Interactive Study Demo

Use this to step through a reusable interview workflow for this problem.

Press Step or Run All to begin.
Step 07

Complexity Analysis

Time
O(n^3)
Space
O(n^2)

Approach Breakdown

RECURSIVE
O(2ⁿ) time
O(n) space

Pure recursion explores every possible choice at each step. With two choices per state (take or skip), the decision tree has 2ⁿ leaves. The recursion stack uses O(n) space. Many subproblems are recomputed exponentially many times.

DYNAMIC PROGRAMMING
O(n × m) time
O(n × m) space

Each cell in the DP table is computed exactly once from previously solved subproblems. The table dimensions determine both time and space. Look for the state variables — each unique combination of state values is one cell. Often a rolling array can reduce space by one dimension.
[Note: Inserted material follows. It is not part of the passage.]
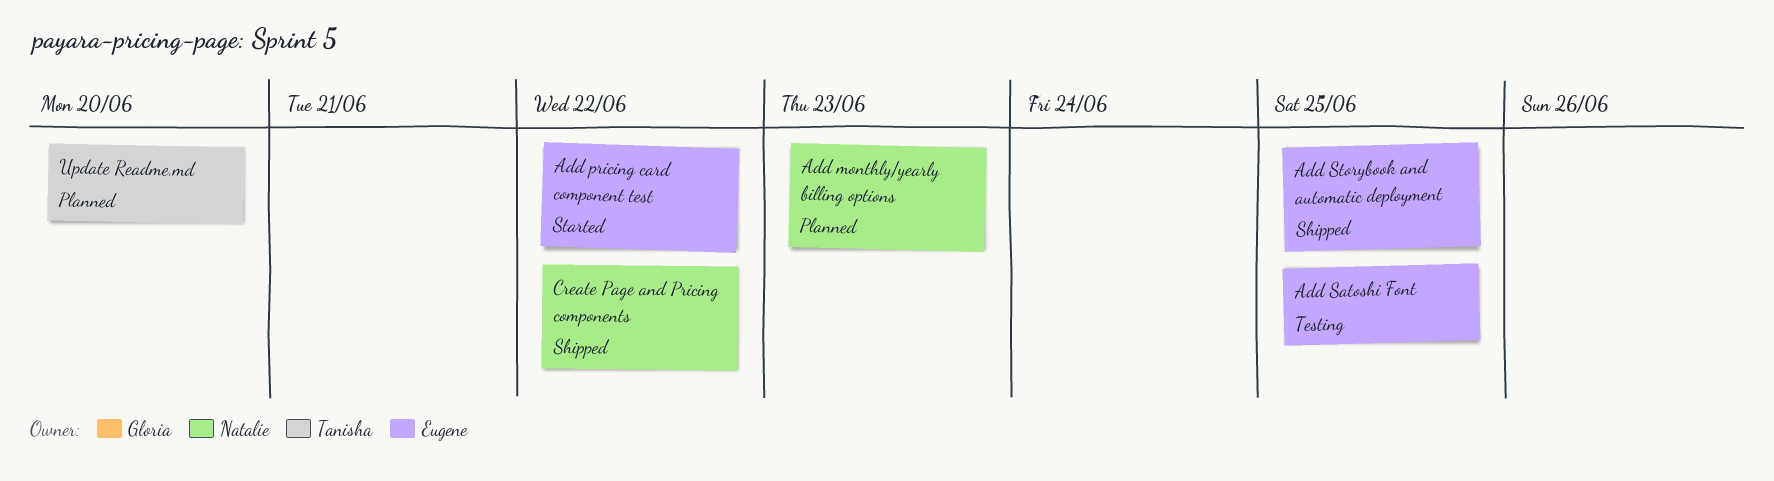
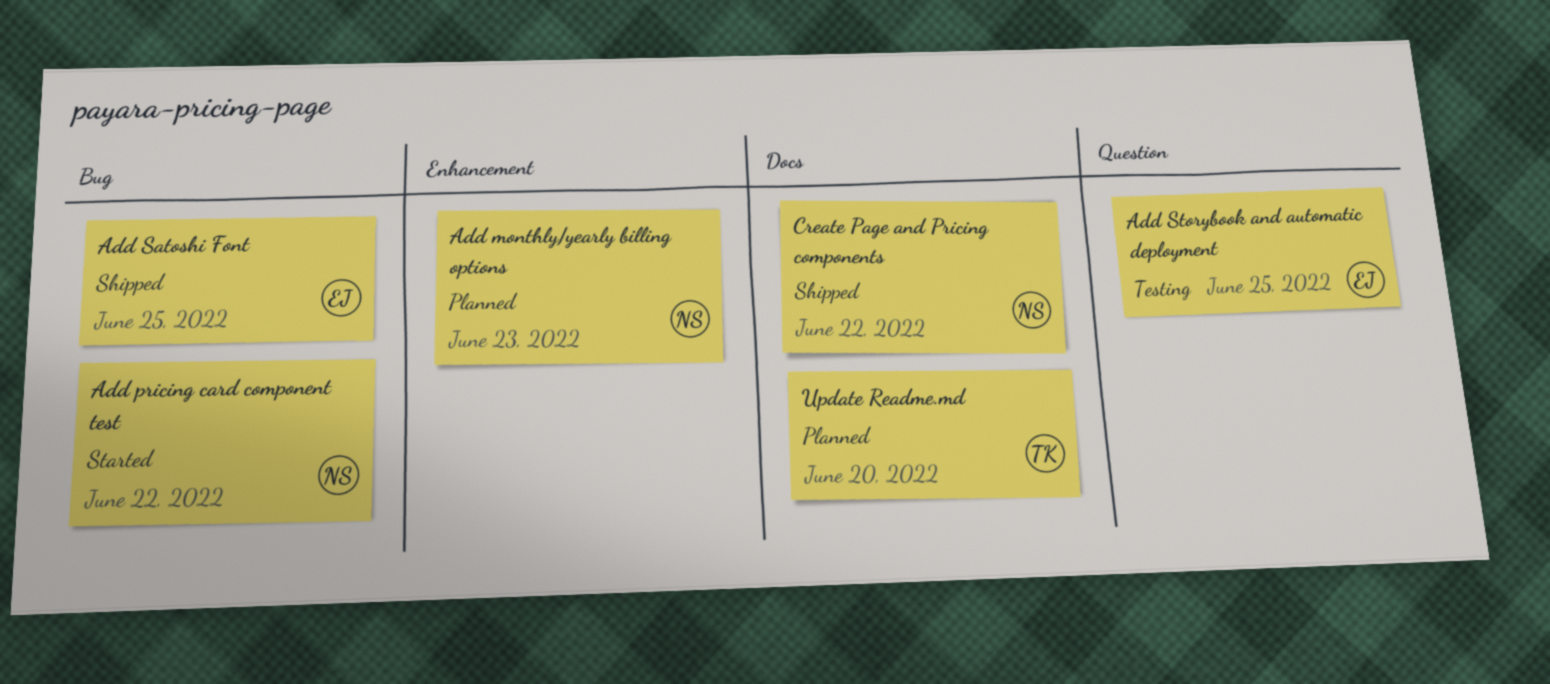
Add pricing card component test, owner: Eugene -> Natalie
Add Satoshi Font, status: Testing -> Shipped
Add Storybook and automatic deployment, status: Shipped -> Testing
Shortcut: Count your DP state dimensions → that’s your time. Can you drop one? That’s your space optimization.
Coach Notes

Common Mistakes

Review these before coding to avoid predictable interview regressions.

Off-by-one on range boundaries

Wrong move: Loop endpoints miss first/last candidate.

Usually fails on: Fails on minimal arrays and exact-boundary answers.

Fix: Re-derive loops from inclusive/exclusive ranges before coding.

State misses one required dimension

Wrong move: An incomplete state merges distinct subproblems and caches incorrect answers.

Usually fails on: Correctness breaks on cases that differ only in hidden state.

Fix: Define state so each unique subproblem maps to one DP cell.

Using greedy without proof

Wrong move: Locally optimal choices may fail globally.

Usually fails on: Counterexamples appear on crafted input orderings.

Fix: Verify with exchange argument or monotonic objective before committing.